(Saved data entries)

────────

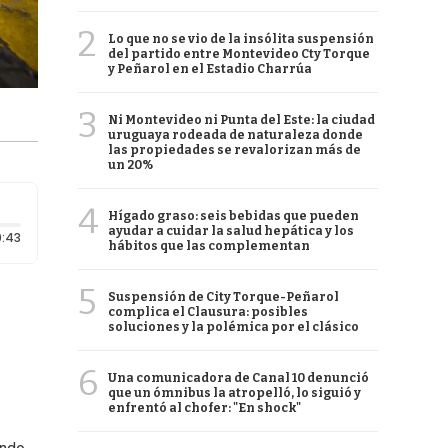
2
Lo que no se vio de la insólita suspensión
del partido entre Montevideo Cty Torque
y Peñarol en el Estadio Charrúa
3
Ni Montevideo ni Punta del Este: la ciudad
uruguaya rodeada de naturaleza donde
las propiedades se revalorizan más de
un 20%
4
Hígado graso: seis bebidas que pueden
ayudar a cuidar la salud hepática y los
Duración: 43 segundos
:43
hábitos que las complementan
5
Suspensión de City Torque-Peñarol
complica el Clausura: posibles
soluciones y la polémica por el clásico
6
Una comunicadora de Canal 10 denunció
que un ómnibus la atropelló, lo siguió y
enfrentó al chofer: "En shock"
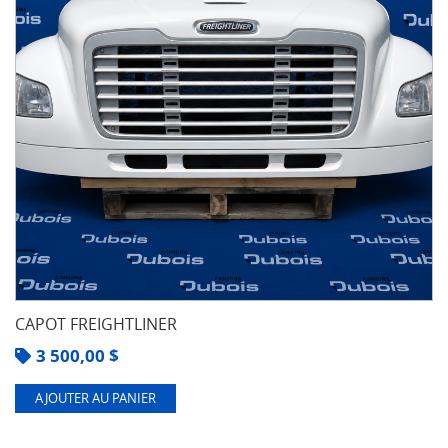
CAPOT FREIGHTLINER
3 500,00
$
AJOUTER AU PANIER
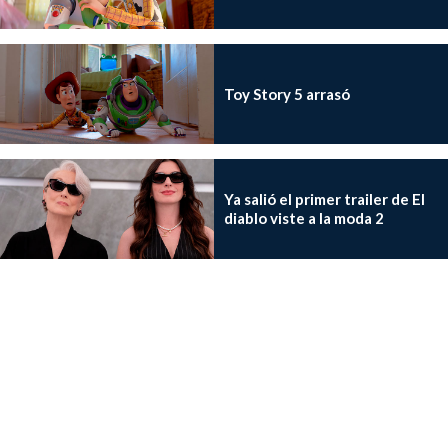
Toy Story 5 arrasó
Ya salió el primer trailer de El
diablo viste a la moda 2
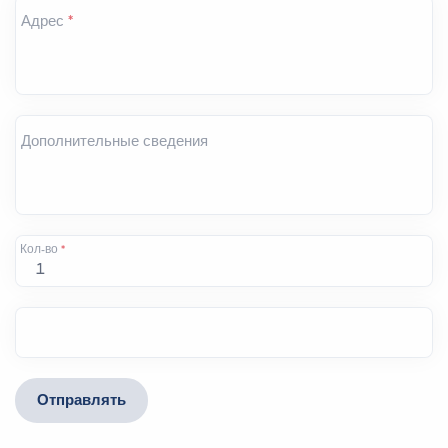
Адрес
*
Дополнительные сведения
Кол-во
*
Отправлять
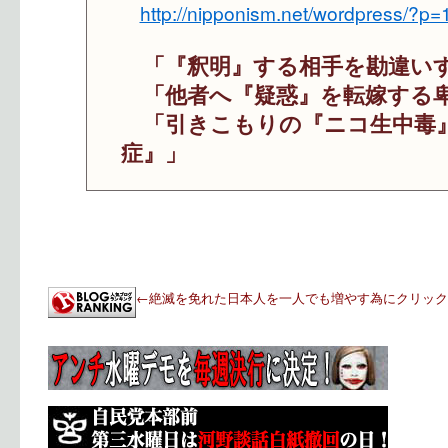
http://nipponism.net/wordpress/?p
「『釈明』する相手を勘違い
「他者へ『疑惑』を転嫁する
「引きこもりの『ニコ生中毒
症』」
←絶滅を免れた日本人を一人でも増やす為にクリック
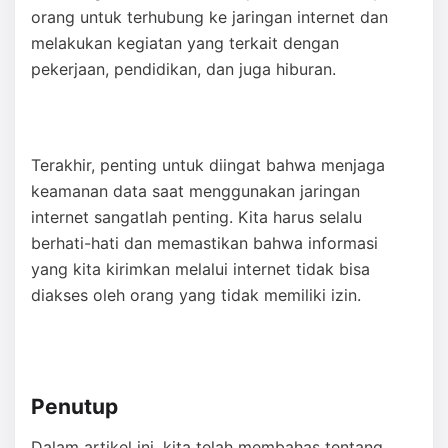
orang untuk terhubung ke jaringan internet dan
melakukan kegiatan yang terkait dengan
pekerjaan, pendidikan, dan juga hiburan.
Terakhir, penting untuk diingat bahwa menjaga
keamanan data saat menggunakan jaringan
internet sangatlah penting. Kita harus selalu
berhati-hati dan memastikan bahwa informasi
yang kita kirimkan melalui internet tidak bisa
diakses oleh orang yang tidak memiliki izin.
Penutup
Dalam artikel ini, kita telah membahas tentang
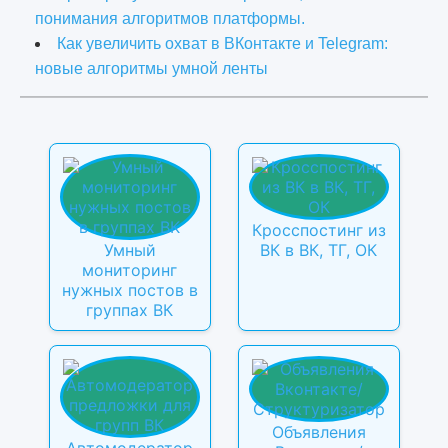
понимания алгоритмов платформы.
Как увеличить охват в ВКонтакте и Telegram:
новые алгоритмы умной ленты
Кросспостинг из
Умный
ВК в ВК, ТГ, ОК
мониторинг
нужных постов в
группах ВК
Объявления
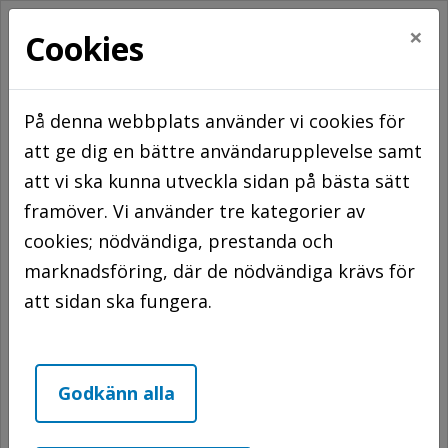
×
Cookies
På denna webbplats använder vi cookies för
att ge dig en bättre användarupplevelse samt
Hem
Att hyra hos oss
Lediga bostäder
att vi ska kunna utveckla sidan på bästa sätt
framöver. Vi använder tre kategorier av
Lediga bostäder
cookies; nödvändiga, prestanda och
marknadsföring, där de nödvändiga krävs för
Filter av.
7 Träffar
att sidan ska fungera.
Godkänn alla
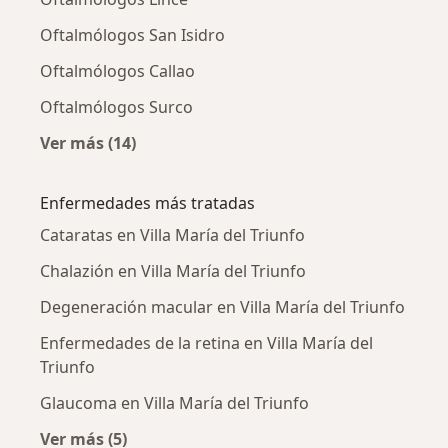
Oftalmólogos San Isidro
Oftalmólogos Callao
Oftalmólogos Surco
Ver más (14)
Más en esta categoría: Ciudades cercanas a Vi
Enfermedades más tratadas
Cataratas en Villa María del Triunfo
Chalazión en Villa María del Triunfo
Degeneración macular en Villa María del Triunfo
Enfermedades de la retina en Villa María del
Triunfo
Glaucoma en Villa María del Triunfo
Ver más (5)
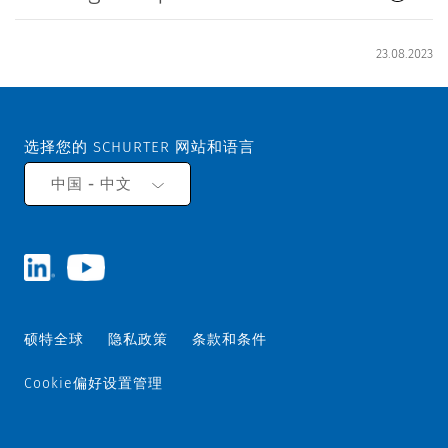
23.08.2023
选择您的 SCHURTER 网站和语言
中国 - 中文
硕特全球
隐私政策
条款和条件
Cookie偏好设置管理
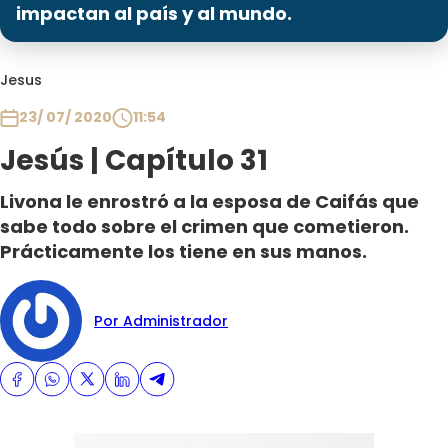
Programas
impactan al país y al mundo.
Club De La Comedia
Jesus
Contigo en Directo
Plan Perfecto
23/ 07/ 2020
11:54
El Tiempo
Jesús | Capítulo 31
Sabingo
Livona le enrostró a la esposa de Caifás que
Todos Los Programas
sabe todo sobre el crimen que cometieron.
Prácticamente los tiene en sus manos.
Por Administrador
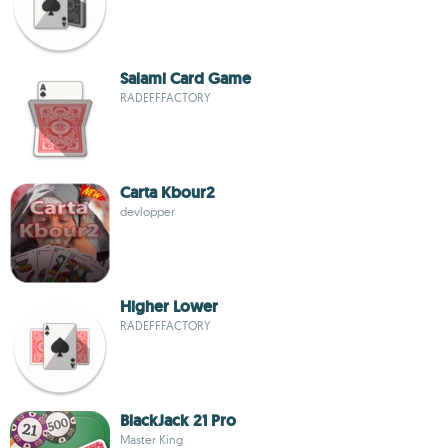
Salami Card Game
RADEFFFACTORY
Carta Kbour2
devlopper
Higher Lower
RADEFFFACTORY
BlackJack 21 Pro
Master King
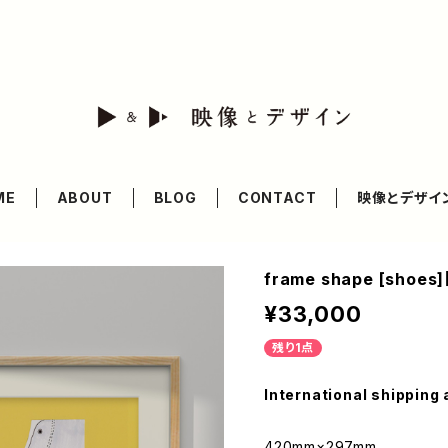
ME
ABOUT
BLOG
CONTACT
映像とデザイ
frame shape [shoes
¥33,000
残り1点
International shipping 
420mm×297mm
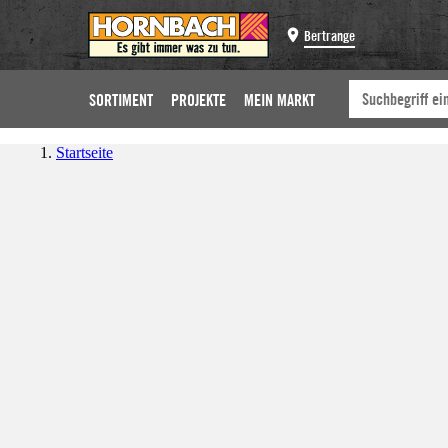
Bertrange
SORTIMENT
PROJEKTE
MEIN MARKT
Startseite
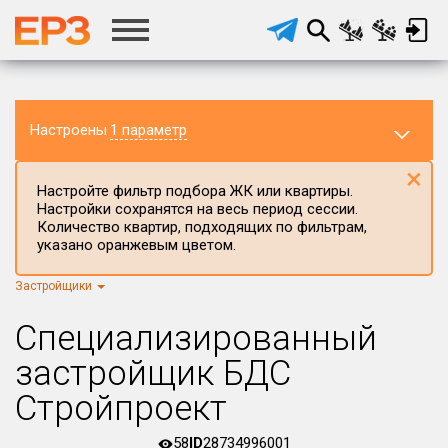
Настроены
1 параметр
×
Настройте фильтр подбора ЖК или квартиры.
Настройки сохранятся на весь период сессии.
Количество квартир, подходящих по фильтрам,
указано оранжевым цветом.
Застройщики
Регион ЖК
г.Москва
×
Специализированный
Район в регионе
застройщик БДС
Все
Стройпроект
Населённый пункт
58
ID
28734996001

────────

WHAT IS NEEDED: Render the material from the line with "orang untuk terhubung" up to and including the line with "Dalam artikel ini, kita" as a Markdown table with the columns Number and Text line. Give each line its own row number and omit any blank lines.

RESULT:
| Number | Text line |
|---|---|
| 1 | orang untuk terhubung ke jaringan internet dan |
| 2 | melakukan kegiatan yang terkait dengan |
| 3 | pekerjaan, pendidikan, dan juga hiburan. |
| 4 | Terakhir, penting untuk diingat bahwa menjaga |
| 5 | keamanan data saat menggunakan jaringan |
| 6 | internet sangatlah penting. Kita harus selalu |
| 7 | berhati-hati dan memastikan bahwa informasi |
| 8 | yang kita kirimkan melalui internet tidak bisa |
| 9 | diakses oleh orang yang tidak memiliki izin. |
| 10 | Penutup |
| 11 | Dalam artikel ini, kita telah membahas tentang |